I love career modes in sims.
For me it's depend on what i want :
RF2 for league racing (and you can only race online in league in RF2 i think or i missed something)
AC and ACC when want some immediate fun online race after work or the week end.
But if RF2 had the same number of online player as AC or ACC, i think i'll be sticking to RF2.
Focusing on one probably helps in being fast.

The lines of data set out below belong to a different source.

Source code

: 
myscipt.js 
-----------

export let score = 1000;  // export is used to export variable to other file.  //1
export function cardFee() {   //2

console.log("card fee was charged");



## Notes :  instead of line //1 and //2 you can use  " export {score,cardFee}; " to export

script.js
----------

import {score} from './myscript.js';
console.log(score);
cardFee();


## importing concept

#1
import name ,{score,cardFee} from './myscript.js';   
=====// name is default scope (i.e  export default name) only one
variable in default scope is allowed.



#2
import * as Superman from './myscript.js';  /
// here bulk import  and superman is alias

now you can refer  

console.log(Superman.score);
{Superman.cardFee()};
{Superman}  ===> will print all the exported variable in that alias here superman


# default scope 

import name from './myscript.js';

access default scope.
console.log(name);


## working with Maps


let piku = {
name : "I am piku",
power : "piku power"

My thinking has been "since I've invested into triples and wheel setup, I get every possible driving game with decent wheel support" and that I basically have. So I constantly switch. Different sims have different strengths

- AMS: FFB is probably the best. Physics are great too
- AC: Graphics (Shaders patch), street car selection, mod tracks, pretty good FFB too
- Dirt Rally 2.0: Well it's rally. Sound is phenomenal, gravel physics are good
- WRC7: Stages
- RaceRoom: Sound
- Wreckfest: Wrecking
- Forza Horizon 4: Graphics, car porn, virtual sight seeing
- ACC. Sound, graphics. The performance makes me play it less than AC though

Okay not all are sims. But anyway. Mainly it's AC vs AMS. I'm wasting resources anyway, by playing games :p I'm not gonna gain anything from it, even if I was 10% faster. So if I'm a bit slower due to switching constantly... meh. I do what fits my mood, it's only to relax and have some fun
Very hard to do actually, so much to choose from. But somewhat limited by hardware. With a new video card I can now actually enjoy 20 car AI fields, with no lag and just occasional issues with 99%CPU issues, at least with AC. Automobilista on the other hand is very good, I can run huge fields with no problems.
I mostly run older cars, new ones are just too fast, and just have no personality.
I used to like iRacing but with no AI I left it a few years ago. Always loved that little Skippy, and it took some skill to drive it quickly as well. Then again opening up a McLaren M8A is just a thrill even If your the only one on the track, just RAW power.
I long though to hear a good simulated Matra, haven't heard or seen one yet that has that Matra sound.
Too many....I have them all. I started out in F1 with rf1 and just love driving F1 cars but todays F1 cars just take more time to get right than I have.

The bouncing around between sims has for sure had a negative effect on my performance, not my race craft just my ability to get a car setup to compete. I keep them all updated why I dont know...lol. But i do. I have taken these days to GT3 because at least I can work with them with out spending too much time on it. And although I hate the fact that I get penalized in IRacing for some idiot flying across the track and hitting me. I have migrated mostly to Iracing these days.......just because everything just works right with out any issues including VR.